The International Telecommunication Union reports that for the first time in history, half of the global population is using the internet. A new report finds by the end of the year, 3.9 billion people worldwide will be online.

The report finds access to and use of information and communication technologies around the world is trending upwards. It notes most internet users are in developed countries, with more than 80 percent of their populations online. But it says internet use is steadily growing in developing countries, increasing from 7.7 percent in 2005 to 45.3 percent this year.

The International Telecommunication Union says Africa is the region with the strongest growth, where the percentage of people using the internet has increased from just over two percent in 2005 to nearly 25 percent in 2018.

The lowest growth rates, it says, are in Europe and the Americas, with the lowest usage found in the Asia-Pacific region.

In addition to data on internet usage, newly released statistics show mobile access to basic telecommunication services is becoming more predominant. ITU Senior Statistician, Esperanza Magpantay says access to higher speed mobile and fixed broadband also is growing.

“So, there is almost 96 percent of the population who are now covered by mobile population signal of which 90 percent are covered by 3G access. So, this is a high figure, and this helps explain why we have this 51 percent of the population now using the internet,” she said.

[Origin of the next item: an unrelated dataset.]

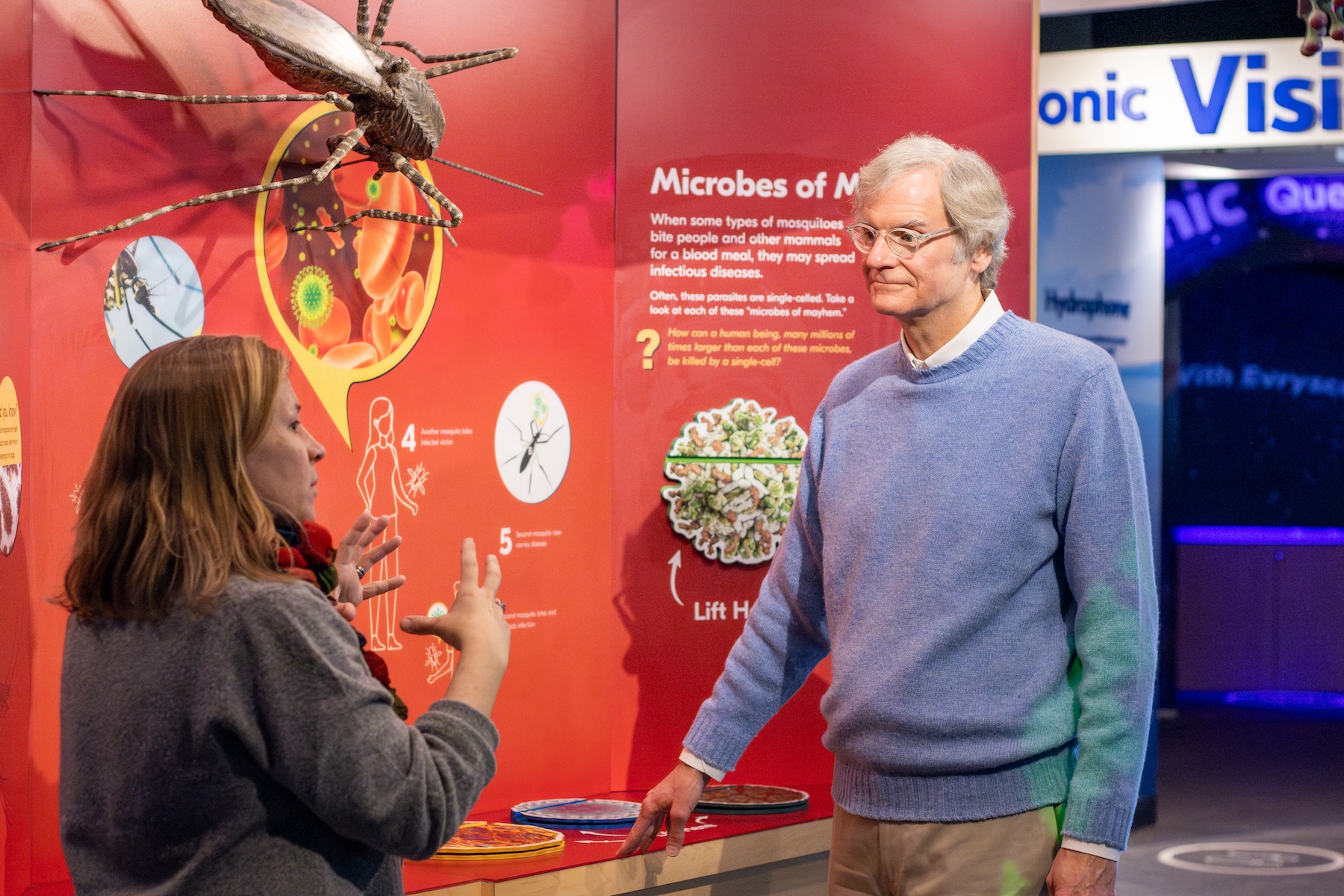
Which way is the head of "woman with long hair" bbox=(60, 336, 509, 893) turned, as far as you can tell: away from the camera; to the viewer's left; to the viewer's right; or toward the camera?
to the viewer's right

With the growth in mobile broadband, Magpantay says there has been an upsurge in the number of people using the internet through their mobile devices.

The ITU says countries that are hooked into the digital economy do better in their overall economic well-being and competitiveness. Unfortunately, it says the cost of accessing telecommunication networks remains too high and unaffordable for many.

It says prices must be brought down to make the digital economy a reality for the half the world’s people who do not, as yet, use the internet.